SALA, COLLABORAZIONE TRA STATO E CITTÀ FA LA DIFFERENZA – “Il nuovo anno non poteva iniziare con notizia migliore per la nostra città. Oggi il Governo ha annunciato uno stanziamento di circa 400 milioni di euro per potenziare il sistema di trasporto pubblico di Milano e renderlo, in questo modo, più europeo. Una collaborazione tra Stato e Città che può fare la differenza e rendere competitivi i nostri territori, dando ai cittadini e alle imprese servizi all’avanguardia. E’ così che si fa sviluppo. Con questi fondi finanzieremo una prima parte di interventi, ai quali potranno seguirne altri a breve per aumentare i chilometri di metropolitane e metrotranvie. Se vogliamo che più cittadini usino i mezzi pubblici e ci aiutino a combattere il traffico, la congestione e l’inquinamento dell’aria, dobbiamo avere più metropolitane, con tecnologie e prestazioni moderne. Grazie alle risorse del Governo potremo potenziare la nostra rete in città e in città metropolitana, con infrastrutture che liberano dal traffico i mezzi pubblici soprattutto per chi si sposta dalla periferia e dai Comuni fuori Milano”. Così in una nota il sindaco Giuseppe Sala.
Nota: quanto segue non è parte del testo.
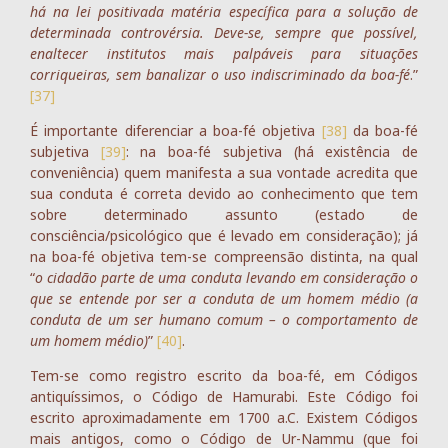
há na lei positivada matéria específica para a solução de
determinada controvérsia. Deve-se, sempre que possível,
enaltecer institutos mais palpáveis para situações
corriqueiras, sem banalizar o uso indiscriminado da boa-fé
.”
[37]
É importante diferenciar a boa-fé objetiva
[38]
da boa-fé
subjetiva
[39]
: na boa-fé subjetiva (há existência de
conveniência) quem manifesta a sua vontade acredita que
sua conduta é correta devido ao conhecimento que tem
sobre determinado assunto (estado de
consciência/psicológico que é levado em consideração); já
na boa-fé objetiva tem-se compreensão distinta, na qual
“
o cidadão parte de uma conduta levando em consideração o
que se entende por ser a conduta de um homem médio (a
conduta de um ser humano comum – o comportamento de
um homem médio)
”
[40]
.
Tem-se como registro escrito da boa-fé, em Códigos
antiquíssimos, o Código de Hamurabi. Este Código foi
escrito aproximadamente em 1700 a.C. Existem Códigos
mais antigos, como o Código de Ur-Nammu (que foi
ATM, FONDI FINANZIERANNO NUOVE INFRASTRUTTURE E AMMODERNAMENTO LINEE ESISTENTI – I vertici Atm, riferisce una nota, hanno accolto con grande soddisfazione l’annuncio dello stanziamento da parte del Ministero delle Infrastrutture e dei Trasporti di 1,4 miliardi a favore del trasporto pubblico nelle città, che per la Città Metropolitana di Milano si tradurrà in fondi per circa 397 milioni di euro. Questi stanziamenti, prosegue la nota, non finanzieranno solo nuove infrastrutture, ma anche linee esistenti che grazie a questi fondi potranno essere modernizzate. Tra le altre cose, serviranno a rifare il sistema di segnalamento della Linea 2 della metropolitana che vedrà aumentare la sua capacità di trasporto fino al 30%. A favore quindi delle aree più esterne dell’area metropolitana. Un progetto già pronto che andrà a gara entro marzo 2018 con obiettivo di assegnazione entro ottobre. Si tratta di una gara con tecnologie estremamente complesse e di importo considerevole che necessiterà, in fase di assegnazione, di importanti verifiche e valutazioni. Di pari importanza saranno gli investimenti sulle metrotranvie extraurbane e il cofinanziamento per l’acquisto 50 nuovi tram bidirezionali a pianale ribassato per i quali ATM è pronta ad investire quasi 60 milioni di euro. Con questi progetti Atm e Comune di Milano confermano una direzione di continuo miglioramento della qualità del trasporto pubblico in tutta l’area della Città Metropolitana che già oggi si attesta su livelli comparabili con le principali aree metropolitane europee.